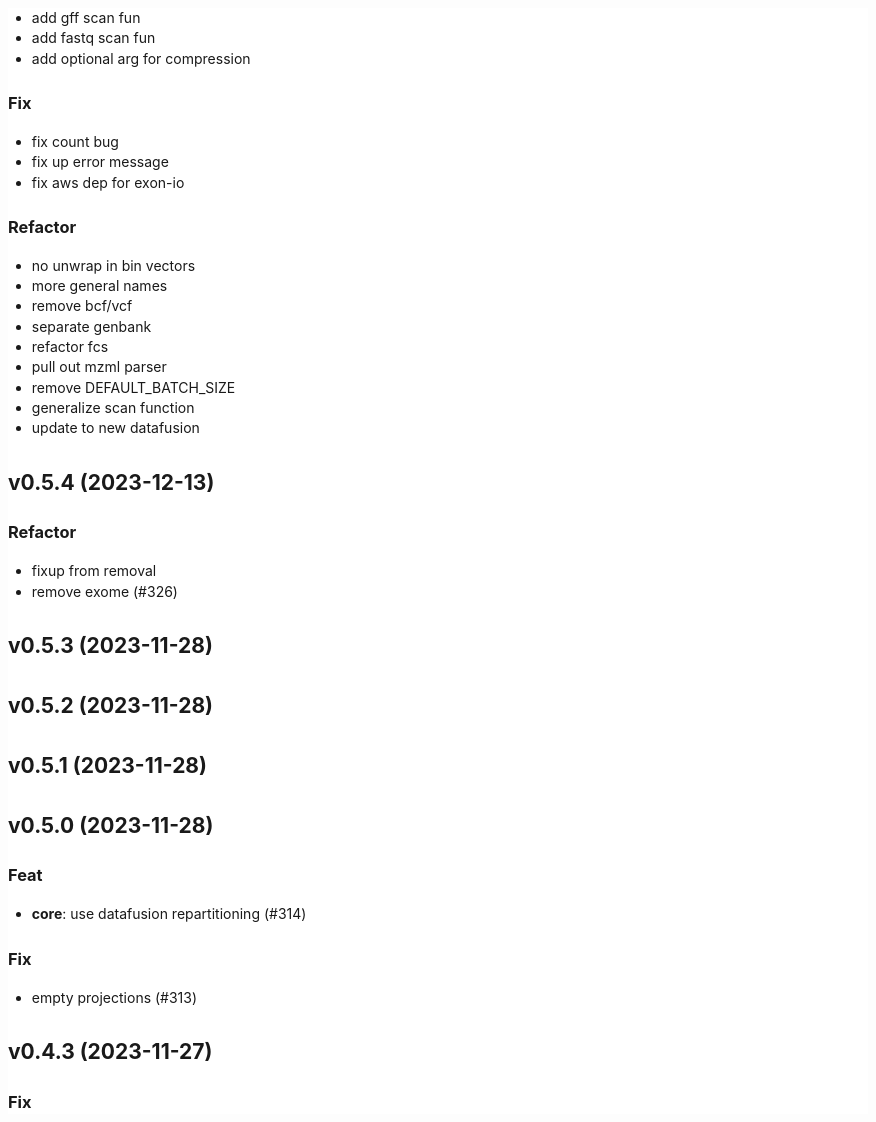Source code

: - add gff scan fun
- add fastq scan fun
- add optional arg for compression

### Fix

- fix count bug
- fix up error message
- fix aws dep for exon-io

### Refactor

- no unwrap in bin vectors
- more general names
- remove bcf/vcf
- separate genbank
- refactor fcs
- pull out mzml parser
- remove DEFAULT_BATCH_SIZE
- generalize scan function
- update to new datafusion

## v0.5.4 (2023-12-13)

### Refactor

- fixup from removal
- remove exome (#326)

## v0.5.3 (2023-11-28)

## v0.5.2 (2023-11-28)

## v0.5.1 (2023-11-28)

## v0.5.0 (2023-11-28)

### Feat

- **core**: use datafusion repartitioning (#314)

### Fix

- empty projections (#313)

## v0.4.3 (2023-11-27)

### Fix
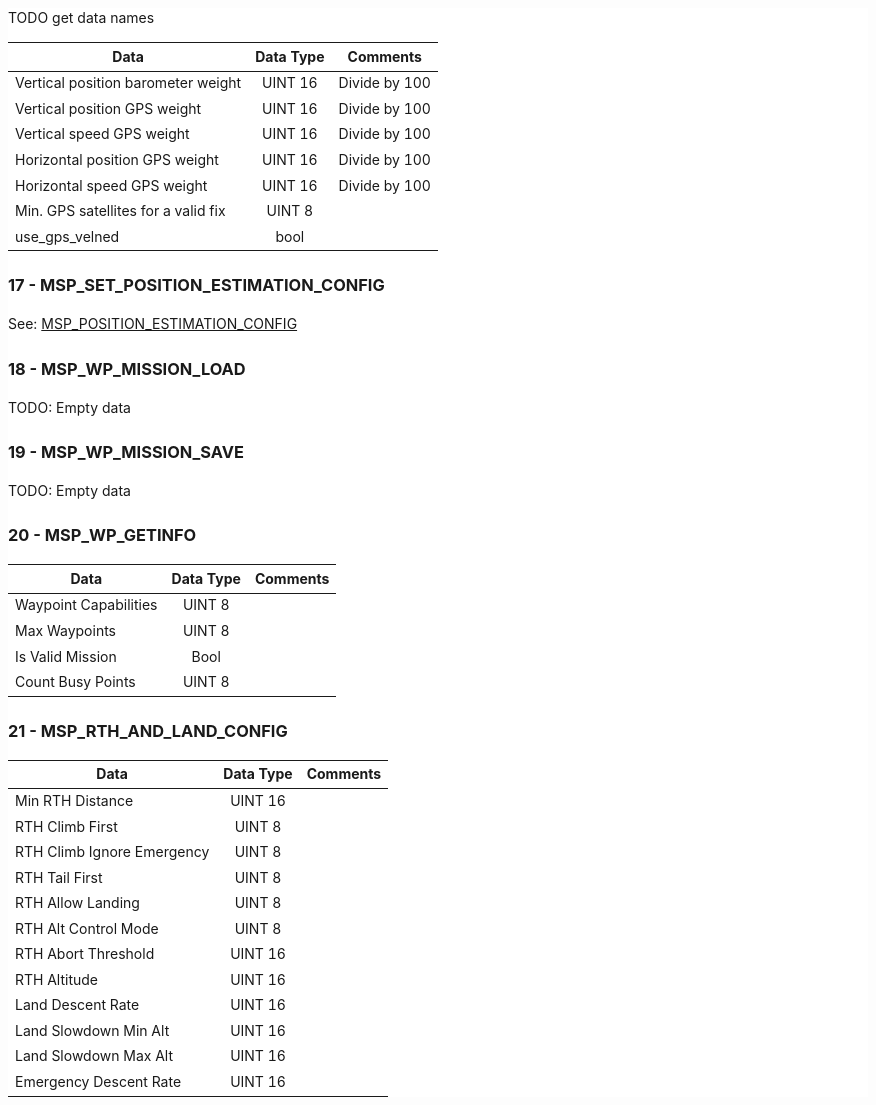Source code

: TODO get data names

|         Data         |       Data Type      |       Comments       |
| -------------------- | :------------------: | -------------------- |
| Vertical position barometer weight  | UINT 16              | Divide by 100        |
| Vertical position GPS weight        | UINT 16              | Divide by 100        |
| Vertical speed GPS weight           | UINT 16              | Divide by 100        |
| Horizontal position GPS weight      | UINT 16              | Divide by 100        |
| Horizontal speed GPS weight         | UINT 16              | Divide by 100        |
| Min. GPS satellites for a valid fix | UINT 8               |                      |
| use_gps_velned                      | bool                 |                      |

### 17 - MSP_SET_POSITION_ESTIMATION_CONFIG

See: [MSP_POSITION_ESTIMATION_CONFIG](###-16---MSP_POSITION_ESTIMATION_CONFIG)

### 18 - MSP_WP_MISSION_LOAD

TODO: Empty data

### 19 - MSP_WP_MISSION_SAVE

TODO: Empty data

### 20 - MSP_WP_GETINFO

|         Data         |       Data Type      |       Comments       |
| -------------------- | :------------------: | -------------------- |
| Waypoint Capabilities | UINT 8              |                      |
| Max Waypoints         | UINT 8              |                      |
| Is Valid Mission      | Bool                |                      |
| Count Busy Points     | UINT 8              |                      |

### 21 - MSP_RTH_AND_LAND_CONFIG

|         Data         |       Data Type      |       Comments       |
| -------------------- | :------------------: | -------------------- |
| Min RTH Distance           | UINT 16        |                      |
| RTH Climb First            | UINT 8         |                      |
| RTH Climb Ignore Emergency | UINT 8         |                      |
| RTH Tail First             | UINT 8         |                      |
| RTH Allow Landing          | UINT 8         |                      |
| RTH Alt Control Mode       | UINT 8         |                      |
| RTH Abort Threshold        | UINT 16        |                      |
| RTH Altitude               | UINT 16        |                      |
| Land Descent Rate          | UINT 16        |                      |
| Land Slowdown Min Alt      | UINT 16        |                      |
| Land Slowdown Max Alt      | UINT 16        |                      |
| Emergency Descent Rate     | UINT 16        |                      |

# [TASK INSTRUCTIONS]
Retype all the rows above exactly as they appear, leaving the pictures out.

# [RESPONSE]
Source code

: - add gff scan fun
- add fastq scan fun
- add optional arg for compression

### Fix

- fix count bug
- fix up error message
- fix aws dep for exon-io

### Refactor

- no unwrap in bin vectors
- more general names
- remove bcf/vcf
- separate genbank
- refactor fcs
- pull out mzml parser
- remove DEFAULT_BATCH_SIZE
- generalize scan function
- update to new datafusion

## v0.5.4 (2023-12-13)

### Refactor

- fixup from removal
- remove exome (#326)

## v0.5.3 (2023-11-28)

## v0.5.2 (2023-11-28)

## v0.5.1 (2023-11-28)

## v0.5.0 (2023-11-28)

### Feat

- **core**: use datafusion repartitioning (#314)

### Fix

- empty projections (#313)

## v0.4.3 (2023-11-27)

### Fix
Source code

: TODO get data names

|         Data         |       Data Type      |       Comments       |
| -------------------- | :------------------: | -------------------- |
| Vertical position barometer weight  | UINT 16              | Divide by 100        |
| Vertical position GPS weight        | UINT 16              | Divide by 100        |
| Vertical speed GPS weight           | UINT 16              | Divide by 100        |
| Horizontal position GPS weight      | UINT 16              | Divide by 100        |
| Horizontal speed GPS weight         | UINT 16              | Divide by 100        |
| Min. GPS satellites for a valid fix | UINT 8               |                      |
| use_gps_velned                      | bool                 |                      |

### 17 - MSP_SET_POSITION_ESTIMATION_CONFIG

See: [MSP_POSITION_ESTIMATION_CONFIG](###-16---MSP_POSITION_ESTIMATION_CONFIG)

### 18 - MSP_WP_MISSION_LOAD

TODO: Empty data

### 19 - MSP_WP_MISSION_SAVE

TODO: Empty data

### 20 - MSP_WP_GETINFO

|         Data         |       Data Type      |       Comments       |
| -------------------- | :------------------: | -------------------- |
| Waypoint Capabilities | UINT 8              |                      |
| Max Waypoints         | UINT 8              |                      |
| Is Valid Mission      | Bool                |                      |
| Count Busy Points     | UINT 8              |                      |

### 21 - MSP_RTH_AND_LAND_CONFIG

|         Data         |       Data Type      |       Comments       |
| -------------------- | :------------------: | -------------------- |
| Min RTH Distance           | UINT 16        |                      |
| RTH Climb First            | UINT 8         |                      |
| RTH Climb Ignore Emergency | UINT 8         |                      |
| RTH Tail First             | UINT 8         |                      |
| RTH Allow Landing          | UINT 8         |                      |
| RTH Alt Control Mode       | UINT 8         |                      |
| RTH Abort Threshold        | UINT 16        |                      |
| RTH Altitude               | UINT 16        |                      |
| Land Descent Rate          | UINT 16        |                      |
| Land Slowdown Min Alt      | UINT 16        |                      |
| Land Slowdown Max Alt      | UINT 16        |                      |
| Emergency Descent Rate     | UINT 16        |                      |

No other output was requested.